About this task => Can you write out, word for word, every line from the start of the entries through the line containing "ひっくるめて、日本人力士がもっと強くなればいいんで", including that line?

- - -

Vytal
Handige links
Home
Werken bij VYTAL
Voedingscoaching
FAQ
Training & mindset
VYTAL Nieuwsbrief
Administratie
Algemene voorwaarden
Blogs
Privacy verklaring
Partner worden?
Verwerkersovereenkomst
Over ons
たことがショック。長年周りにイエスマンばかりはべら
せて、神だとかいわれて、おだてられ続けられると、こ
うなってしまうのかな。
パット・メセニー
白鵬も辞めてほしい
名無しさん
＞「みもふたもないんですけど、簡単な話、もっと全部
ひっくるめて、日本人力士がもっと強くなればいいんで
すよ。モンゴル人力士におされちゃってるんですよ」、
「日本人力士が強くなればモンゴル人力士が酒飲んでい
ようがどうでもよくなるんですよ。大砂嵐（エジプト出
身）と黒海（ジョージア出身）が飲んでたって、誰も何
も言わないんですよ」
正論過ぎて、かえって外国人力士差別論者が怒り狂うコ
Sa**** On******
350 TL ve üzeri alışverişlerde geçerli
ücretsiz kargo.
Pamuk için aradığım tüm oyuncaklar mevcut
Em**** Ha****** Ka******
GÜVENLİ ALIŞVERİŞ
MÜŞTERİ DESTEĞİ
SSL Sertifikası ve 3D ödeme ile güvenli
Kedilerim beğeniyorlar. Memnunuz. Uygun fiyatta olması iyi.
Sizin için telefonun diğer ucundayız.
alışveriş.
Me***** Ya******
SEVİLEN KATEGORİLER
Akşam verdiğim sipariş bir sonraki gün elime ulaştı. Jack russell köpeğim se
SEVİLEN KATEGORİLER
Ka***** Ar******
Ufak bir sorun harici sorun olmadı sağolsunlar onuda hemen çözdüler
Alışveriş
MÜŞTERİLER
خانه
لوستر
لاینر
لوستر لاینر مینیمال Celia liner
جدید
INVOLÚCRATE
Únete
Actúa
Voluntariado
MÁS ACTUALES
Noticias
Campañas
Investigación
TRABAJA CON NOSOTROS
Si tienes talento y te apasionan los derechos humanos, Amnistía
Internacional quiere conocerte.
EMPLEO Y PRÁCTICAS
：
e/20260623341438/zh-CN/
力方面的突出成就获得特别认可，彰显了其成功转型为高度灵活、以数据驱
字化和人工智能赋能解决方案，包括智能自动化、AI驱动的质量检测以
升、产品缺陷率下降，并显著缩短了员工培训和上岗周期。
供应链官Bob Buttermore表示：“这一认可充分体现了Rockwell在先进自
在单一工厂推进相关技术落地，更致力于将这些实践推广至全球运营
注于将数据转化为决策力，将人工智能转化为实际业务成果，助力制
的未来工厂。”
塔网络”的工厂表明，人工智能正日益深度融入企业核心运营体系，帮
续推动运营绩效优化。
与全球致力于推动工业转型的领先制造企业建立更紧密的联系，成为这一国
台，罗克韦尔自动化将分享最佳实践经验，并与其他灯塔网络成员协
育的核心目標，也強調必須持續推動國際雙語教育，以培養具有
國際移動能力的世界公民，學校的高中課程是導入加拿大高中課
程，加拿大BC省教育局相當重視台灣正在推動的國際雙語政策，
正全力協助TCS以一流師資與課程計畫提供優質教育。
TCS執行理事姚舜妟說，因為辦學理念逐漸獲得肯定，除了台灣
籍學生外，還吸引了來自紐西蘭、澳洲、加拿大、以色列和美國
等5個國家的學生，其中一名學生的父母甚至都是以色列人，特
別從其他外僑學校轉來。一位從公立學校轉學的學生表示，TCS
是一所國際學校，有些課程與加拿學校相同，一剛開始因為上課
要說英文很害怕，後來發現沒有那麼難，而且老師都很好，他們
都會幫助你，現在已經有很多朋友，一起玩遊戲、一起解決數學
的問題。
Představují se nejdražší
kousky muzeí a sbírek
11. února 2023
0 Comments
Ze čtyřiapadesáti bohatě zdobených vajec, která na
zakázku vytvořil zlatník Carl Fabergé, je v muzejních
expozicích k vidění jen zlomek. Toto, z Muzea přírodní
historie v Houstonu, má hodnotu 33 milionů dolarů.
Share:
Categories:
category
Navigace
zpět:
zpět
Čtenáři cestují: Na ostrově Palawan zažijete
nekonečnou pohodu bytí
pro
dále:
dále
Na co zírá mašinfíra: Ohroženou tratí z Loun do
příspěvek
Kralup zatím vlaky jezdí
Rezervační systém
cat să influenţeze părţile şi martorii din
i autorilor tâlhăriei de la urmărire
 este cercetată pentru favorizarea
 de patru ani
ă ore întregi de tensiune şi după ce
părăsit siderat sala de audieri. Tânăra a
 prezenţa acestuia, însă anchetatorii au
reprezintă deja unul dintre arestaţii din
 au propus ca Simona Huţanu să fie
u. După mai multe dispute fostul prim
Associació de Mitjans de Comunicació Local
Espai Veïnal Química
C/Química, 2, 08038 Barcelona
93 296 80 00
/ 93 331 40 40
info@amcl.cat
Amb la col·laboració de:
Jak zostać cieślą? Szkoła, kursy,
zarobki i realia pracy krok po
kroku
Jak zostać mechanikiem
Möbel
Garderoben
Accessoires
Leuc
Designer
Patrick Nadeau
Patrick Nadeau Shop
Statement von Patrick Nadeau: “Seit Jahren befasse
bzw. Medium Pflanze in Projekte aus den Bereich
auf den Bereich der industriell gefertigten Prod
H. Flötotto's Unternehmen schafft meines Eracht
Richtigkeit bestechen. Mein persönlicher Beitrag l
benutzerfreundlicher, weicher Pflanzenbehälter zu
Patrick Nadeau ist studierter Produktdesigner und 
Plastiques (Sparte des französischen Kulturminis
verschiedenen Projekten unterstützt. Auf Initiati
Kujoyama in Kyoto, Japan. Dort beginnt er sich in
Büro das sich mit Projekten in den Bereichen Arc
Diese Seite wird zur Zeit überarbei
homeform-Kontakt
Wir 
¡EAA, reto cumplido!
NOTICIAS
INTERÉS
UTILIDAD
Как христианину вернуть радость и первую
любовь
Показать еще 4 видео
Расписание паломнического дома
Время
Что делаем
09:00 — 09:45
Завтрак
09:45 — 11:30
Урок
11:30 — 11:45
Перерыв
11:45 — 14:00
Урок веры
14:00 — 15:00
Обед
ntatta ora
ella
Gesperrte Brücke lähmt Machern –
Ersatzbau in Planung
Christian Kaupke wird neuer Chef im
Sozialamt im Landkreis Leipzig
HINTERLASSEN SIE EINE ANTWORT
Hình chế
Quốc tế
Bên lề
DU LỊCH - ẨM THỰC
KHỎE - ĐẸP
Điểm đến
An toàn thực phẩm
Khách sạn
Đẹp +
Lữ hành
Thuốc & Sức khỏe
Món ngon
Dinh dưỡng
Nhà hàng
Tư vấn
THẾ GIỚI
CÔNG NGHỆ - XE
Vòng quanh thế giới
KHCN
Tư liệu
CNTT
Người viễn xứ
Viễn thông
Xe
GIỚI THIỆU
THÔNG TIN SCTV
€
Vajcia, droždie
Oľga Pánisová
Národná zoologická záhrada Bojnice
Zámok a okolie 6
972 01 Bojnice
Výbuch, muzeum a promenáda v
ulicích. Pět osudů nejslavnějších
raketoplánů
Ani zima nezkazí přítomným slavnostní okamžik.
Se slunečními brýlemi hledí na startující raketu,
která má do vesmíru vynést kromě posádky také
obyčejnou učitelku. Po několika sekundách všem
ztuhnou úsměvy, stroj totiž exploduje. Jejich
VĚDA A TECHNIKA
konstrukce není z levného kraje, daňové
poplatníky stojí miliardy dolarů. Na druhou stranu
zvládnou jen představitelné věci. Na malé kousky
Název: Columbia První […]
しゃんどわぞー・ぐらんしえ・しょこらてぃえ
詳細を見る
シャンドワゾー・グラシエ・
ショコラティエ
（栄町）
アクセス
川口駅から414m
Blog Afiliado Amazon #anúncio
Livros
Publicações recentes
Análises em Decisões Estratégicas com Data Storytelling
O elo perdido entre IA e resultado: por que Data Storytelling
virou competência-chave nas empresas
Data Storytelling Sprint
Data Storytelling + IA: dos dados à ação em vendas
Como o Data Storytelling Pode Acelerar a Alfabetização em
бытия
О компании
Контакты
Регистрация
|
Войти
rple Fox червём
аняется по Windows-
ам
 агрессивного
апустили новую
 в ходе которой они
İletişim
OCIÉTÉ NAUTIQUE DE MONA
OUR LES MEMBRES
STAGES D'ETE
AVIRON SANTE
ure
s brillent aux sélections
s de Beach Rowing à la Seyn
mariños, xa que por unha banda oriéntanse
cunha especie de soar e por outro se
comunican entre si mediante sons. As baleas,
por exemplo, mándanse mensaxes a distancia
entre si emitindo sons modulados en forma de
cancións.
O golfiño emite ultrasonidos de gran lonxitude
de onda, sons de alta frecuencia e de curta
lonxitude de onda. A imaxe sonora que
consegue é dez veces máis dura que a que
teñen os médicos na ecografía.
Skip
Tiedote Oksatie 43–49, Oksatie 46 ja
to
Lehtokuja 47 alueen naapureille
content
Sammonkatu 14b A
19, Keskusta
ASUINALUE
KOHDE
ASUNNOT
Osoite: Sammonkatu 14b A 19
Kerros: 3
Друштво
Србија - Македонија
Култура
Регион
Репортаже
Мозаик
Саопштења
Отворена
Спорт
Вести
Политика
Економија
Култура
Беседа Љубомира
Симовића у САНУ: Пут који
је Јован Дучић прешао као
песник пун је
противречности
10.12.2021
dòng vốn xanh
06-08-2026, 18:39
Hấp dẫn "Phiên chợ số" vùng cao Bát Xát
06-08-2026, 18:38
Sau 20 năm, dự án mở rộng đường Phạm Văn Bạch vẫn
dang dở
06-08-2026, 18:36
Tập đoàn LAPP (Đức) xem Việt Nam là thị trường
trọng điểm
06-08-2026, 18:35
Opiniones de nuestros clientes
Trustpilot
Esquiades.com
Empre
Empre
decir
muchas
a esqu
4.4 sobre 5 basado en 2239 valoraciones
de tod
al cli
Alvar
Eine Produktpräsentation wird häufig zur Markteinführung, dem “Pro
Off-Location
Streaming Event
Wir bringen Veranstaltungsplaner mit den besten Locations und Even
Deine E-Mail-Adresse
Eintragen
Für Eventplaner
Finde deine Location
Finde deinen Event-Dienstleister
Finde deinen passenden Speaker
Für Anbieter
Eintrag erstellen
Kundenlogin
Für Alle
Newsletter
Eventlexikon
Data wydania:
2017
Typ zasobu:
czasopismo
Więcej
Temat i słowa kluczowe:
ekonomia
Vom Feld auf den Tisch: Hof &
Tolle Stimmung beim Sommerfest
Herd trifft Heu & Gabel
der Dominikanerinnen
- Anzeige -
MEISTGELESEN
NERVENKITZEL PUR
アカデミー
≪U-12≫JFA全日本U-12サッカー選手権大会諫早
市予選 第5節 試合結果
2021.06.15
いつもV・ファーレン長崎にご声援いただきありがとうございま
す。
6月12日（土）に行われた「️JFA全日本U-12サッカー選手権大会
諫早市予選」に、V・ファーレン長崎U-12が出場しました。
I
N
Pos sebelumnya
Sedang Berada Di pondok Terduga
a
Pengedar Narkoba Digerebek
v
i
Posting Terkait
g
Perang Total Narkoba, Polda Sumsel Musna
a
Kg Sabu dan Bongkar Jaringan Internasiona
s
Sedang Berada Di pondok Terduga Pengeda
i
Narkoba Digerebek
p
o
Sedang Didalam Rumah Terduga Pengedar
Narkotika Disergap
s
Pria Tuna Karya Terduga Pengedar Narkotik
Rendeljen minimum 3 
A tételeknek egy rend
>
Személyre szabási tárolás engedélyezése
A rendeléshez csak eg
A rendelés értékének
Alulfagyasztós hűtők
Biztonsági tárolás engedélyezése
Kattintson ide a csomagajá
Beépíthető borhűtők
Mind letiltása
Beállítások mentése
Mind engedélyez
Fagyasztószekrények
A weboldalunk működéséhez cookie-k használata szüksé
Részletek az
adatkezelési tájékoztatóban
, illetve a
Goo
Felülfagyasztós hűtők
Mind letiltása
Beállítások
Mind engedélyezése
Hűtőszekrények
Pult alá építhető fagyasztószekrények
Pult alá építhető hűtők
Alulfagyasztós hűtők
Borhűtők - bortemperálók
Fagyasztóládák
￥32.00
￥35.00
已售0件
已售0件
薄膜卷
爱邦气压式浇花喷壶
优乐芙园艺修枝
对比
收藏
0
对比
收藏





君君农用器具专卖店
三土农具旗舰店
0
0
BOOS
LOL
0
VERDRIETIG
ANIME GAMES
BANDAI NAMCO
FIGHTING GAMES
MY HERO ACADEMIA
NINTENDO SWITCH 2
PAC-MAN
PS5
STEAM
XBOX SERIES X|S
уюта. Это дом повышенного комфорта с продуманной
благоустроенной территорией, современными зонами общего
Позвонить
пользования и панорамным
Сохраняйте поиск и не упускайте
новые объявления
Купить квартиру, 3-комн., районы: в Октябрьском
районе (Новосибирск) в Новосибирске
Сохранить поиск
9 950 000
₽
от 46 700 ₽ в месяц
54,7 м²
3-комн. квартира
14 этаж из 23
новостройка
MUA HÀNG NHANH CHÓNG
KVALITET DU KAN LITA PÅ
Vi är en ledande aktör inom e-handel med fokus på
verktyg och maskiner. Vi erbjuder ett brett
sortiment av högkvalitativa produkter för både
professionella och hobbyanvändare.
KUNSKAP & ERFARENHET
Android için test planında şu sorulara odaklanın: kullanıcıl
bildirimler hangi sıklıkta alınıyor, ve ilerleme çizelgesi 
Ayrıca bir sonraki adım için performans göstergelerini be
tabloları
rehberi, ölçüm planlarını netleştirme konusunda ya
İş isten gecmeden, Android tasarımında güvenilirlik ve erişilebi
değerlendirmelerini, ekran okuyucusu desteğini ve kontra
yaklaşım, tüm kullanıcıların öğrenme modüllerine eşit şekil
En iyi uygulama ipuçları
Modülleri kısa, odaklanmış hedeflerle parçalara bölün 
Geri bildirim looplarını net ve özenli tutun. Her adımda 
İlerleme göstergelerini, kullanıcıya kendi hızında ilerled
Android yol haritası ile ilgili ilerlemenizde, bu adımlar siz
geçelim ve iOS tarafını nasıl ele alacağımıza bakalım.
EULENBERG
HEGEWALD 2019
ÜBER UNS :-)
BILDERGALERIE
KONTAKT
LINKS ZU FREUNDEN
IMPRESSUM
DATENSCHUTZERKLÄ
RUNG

- - -

Exercise output =>
Vytal
Handige links
Home
Werken bij VYTAL
Voedingscoaching
FAQ
Training & mindset
VYTAL Nieuwsbrief
Administratie
Algemene voorwaarden
Blogs
Privacy verklaring
Partner worden?
Verwerkersovereenkomst
Over ons
たことがショック。長年周りにイエスマンばかりはべら
せて、神だとかいわれて、おだてられ続けられると、こ
うなってしまうのかな。
パット・メセニー
白鵬も辞めてほしい
名無しさん
＞「みもふたもないんですけど、簡単な話、もっと全部
ひっくるめて、日本人力士がもっと強くなればいいんで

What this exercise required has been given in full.